所给文章.
* * * * * * *

这个秘方的第一味药是稳定,这是强生几十年来的名片。今年4月,公司连续第54年提高了分红。现在,它是仅有的两家享有标准普尔(S&P)3A信用评级的美国公司之一。另外一家是微软公司(Microsoft)。
尽管由于外汇等不利因素,强生2015年的营业收入年比下降5.7%(约为43亿美元),但是公司的销售额自从戈尔斯基上任以来保持了小幅的增长。在利润方面,消息更加令人兴奋,三年期年化增长率高达12.4%。7月19日,尽管由于全球经济近期动荡,强生仍然给出了稳定的销售和利润数据,并且将2016年的预期销售额提升了3亿美元。在戈尔斯基的任期内,强生的股票(含股息)给股东带来了120%的收益,而同期的标准普尔500指数(S&P500)的收益率为69%。
德意志银行(DeutscheBank)的一名分析师克里斯藤·斯图尔特(KristenStewart)说:“他们的状况相当好,有大把的时间和足够的能力在不同的业务部门寻找不同的机会。这是多元化业务平台带给他们的好处。我一直认为,强生是它自己命运的主宰。”

* * * * * * *

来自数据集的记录
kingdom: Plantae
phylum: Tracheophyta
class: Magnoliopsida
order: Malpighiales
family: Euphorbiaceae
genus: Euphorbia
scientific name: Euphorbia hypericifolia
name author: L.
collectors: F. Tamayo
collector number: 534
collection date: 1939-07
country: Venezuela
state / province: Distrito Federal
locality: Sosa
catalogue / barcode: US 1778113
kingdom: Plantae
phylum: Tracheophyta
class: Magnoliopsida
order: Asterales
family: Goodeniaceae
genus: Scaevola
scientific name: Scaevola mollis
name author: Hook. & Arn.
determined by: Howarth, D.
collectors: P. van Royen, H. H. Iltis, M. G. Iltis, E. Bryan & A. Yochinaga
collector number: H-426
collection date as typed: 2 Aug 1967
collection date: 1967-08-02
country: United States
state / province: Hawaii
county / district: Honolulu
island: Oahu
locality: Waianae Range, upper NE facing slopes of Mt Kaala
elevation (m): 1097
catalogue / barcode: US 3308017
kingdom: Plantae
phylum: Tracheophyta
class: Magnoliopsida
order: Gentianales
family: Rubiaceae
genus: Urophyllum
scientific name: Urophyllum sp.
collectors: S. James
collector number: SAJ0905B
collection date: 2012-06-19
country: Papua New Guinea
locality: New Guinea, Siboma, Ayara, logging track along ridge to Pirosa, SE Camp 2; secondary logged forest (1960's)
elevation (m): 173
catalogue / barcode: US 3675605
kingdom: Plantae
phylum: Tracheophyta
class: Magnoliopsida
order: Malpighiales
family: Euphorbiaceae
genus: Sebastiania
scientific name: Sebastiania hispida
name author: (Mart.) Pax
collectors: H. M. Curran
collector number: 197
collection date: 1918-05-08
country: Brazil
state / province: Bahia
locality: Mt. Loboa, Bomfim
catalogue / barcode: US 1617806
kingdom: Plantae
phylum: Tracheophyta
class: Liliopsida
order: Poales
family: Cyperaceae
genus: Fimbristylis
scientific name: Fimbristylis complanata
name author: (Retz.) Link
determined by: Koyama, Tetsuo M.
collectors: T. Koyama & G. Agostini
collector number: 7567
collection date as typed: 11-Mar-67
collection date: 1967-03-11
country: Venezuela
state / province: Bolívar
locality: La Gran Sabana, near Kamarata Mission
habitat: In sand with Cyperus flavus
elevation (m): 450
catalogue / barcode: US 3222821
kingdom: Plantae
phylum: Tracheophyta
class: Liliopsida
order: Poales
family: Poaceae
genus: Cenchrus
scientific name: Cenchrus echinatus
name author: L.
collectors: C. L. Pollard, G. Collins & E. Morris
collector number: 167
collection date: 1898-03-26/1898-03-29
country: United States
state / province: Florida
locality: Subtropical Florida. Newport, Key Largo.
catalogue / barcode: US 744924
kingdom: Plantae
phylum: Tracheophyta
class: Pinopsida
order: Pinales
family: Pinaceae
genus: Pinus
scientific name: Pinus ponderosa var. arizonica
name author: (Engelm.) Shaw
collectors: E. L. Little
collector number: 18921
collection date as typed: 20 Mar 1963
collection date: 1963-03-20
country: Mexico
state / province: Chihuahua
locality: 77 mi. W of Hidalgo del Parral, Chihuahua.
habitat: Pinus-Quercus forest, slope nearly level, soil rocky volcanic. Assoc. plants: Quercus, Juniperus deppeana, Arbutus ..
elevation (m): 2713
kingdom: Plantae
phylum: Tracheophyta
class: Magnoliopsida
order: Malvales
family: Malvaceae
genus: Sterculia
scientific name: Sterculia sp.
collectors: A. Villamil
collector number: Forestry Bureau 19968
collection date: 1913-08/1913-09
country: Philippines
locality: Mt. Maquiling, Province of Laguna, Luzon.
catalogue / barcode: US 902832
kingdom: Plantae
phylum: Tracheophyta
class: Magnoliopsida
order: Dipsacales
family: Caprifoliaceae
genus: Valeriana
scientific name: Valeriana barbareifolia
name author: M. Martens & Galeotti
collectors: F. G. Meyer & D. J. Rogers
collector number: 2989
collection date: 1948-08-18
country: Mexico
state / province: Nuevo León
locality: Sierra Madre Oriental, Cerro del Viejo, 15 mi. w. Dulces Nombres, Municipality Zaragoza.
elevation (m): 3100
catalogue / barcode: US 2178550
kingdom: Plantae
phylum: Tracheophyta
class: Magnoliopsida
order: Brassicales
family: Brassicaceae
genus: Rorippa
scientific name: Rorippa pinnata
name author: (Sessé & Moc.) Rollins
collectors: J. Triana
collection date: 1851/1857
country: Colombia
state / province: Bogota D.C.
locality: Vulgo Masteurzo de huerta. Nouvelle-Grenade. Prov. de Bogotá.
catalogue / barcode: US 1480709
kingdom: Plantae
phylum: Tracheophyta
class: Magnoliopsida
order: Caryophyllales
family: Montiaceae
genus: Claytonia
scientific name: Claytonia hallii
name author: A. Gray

* * * * * * *

要做的事 1.
根据这篇讲强生的文章,回答下面三个问题:
(a) 今年4月,强生是连续第几年提高分红?
(b) 强生2015年的营业收入比上年下降了百分之多少?
(c) 分析师克里斯藤·斯图尔特在哪家银行工作?
要做的事 2. 把这篇讲强生的文章里出现的百分比数字全部列出来。
要做的事 3. 请接着这篇讲强生的文章往下写,从最后一句后面开始。
上面这些记录是另外的资料,跟文章不是一回事。

书面回答 1.
(a) 第54年。
(b) 5.7%(约为43亿美元)。
(c) 德意志银行。

书面回答 2. 5.7%、12.4%、120%、69%

书面回答 3.
戈尔斯基是资深内部人士,在强生任职20年,管理过公司三大部门当中最大的两个。但是从一开始,戈尔斯基就在挑战他继承过来的公司基本面,包括一度被认为是神圣不可侵犯的分权原则:这一原则认为,一定要让公司的250个左右的部门保持完全的独立。因为有这一原则,强生的增长主要依靠收购,买下经营良好的公司,然后任由它自行其是。强生的高管团队不用为整合或者标准化而操心。
但是在戈尔斯基看来,分权并不一定意味着没有联系。基础广泛的医疗保健企业的全部意义在于,不同的业务部门能够在一起工作,寻找协同效应,交叉培育创意,节省成本,免于重复投资。戈尔斯基认为,这才是释放出价值的最好方式。
曾经亏损的制药部门成为了强生的明星
2009年,斯托菲尔斯成为强生的全球制药研发主管,他接手的业务已经破产。专利到期让药品部门的数十亿美元营业收入面临危险。他说:“我们当时别无选择,要么彻底掉下悬崖,要么掉下去一截,再想办法爬回来。”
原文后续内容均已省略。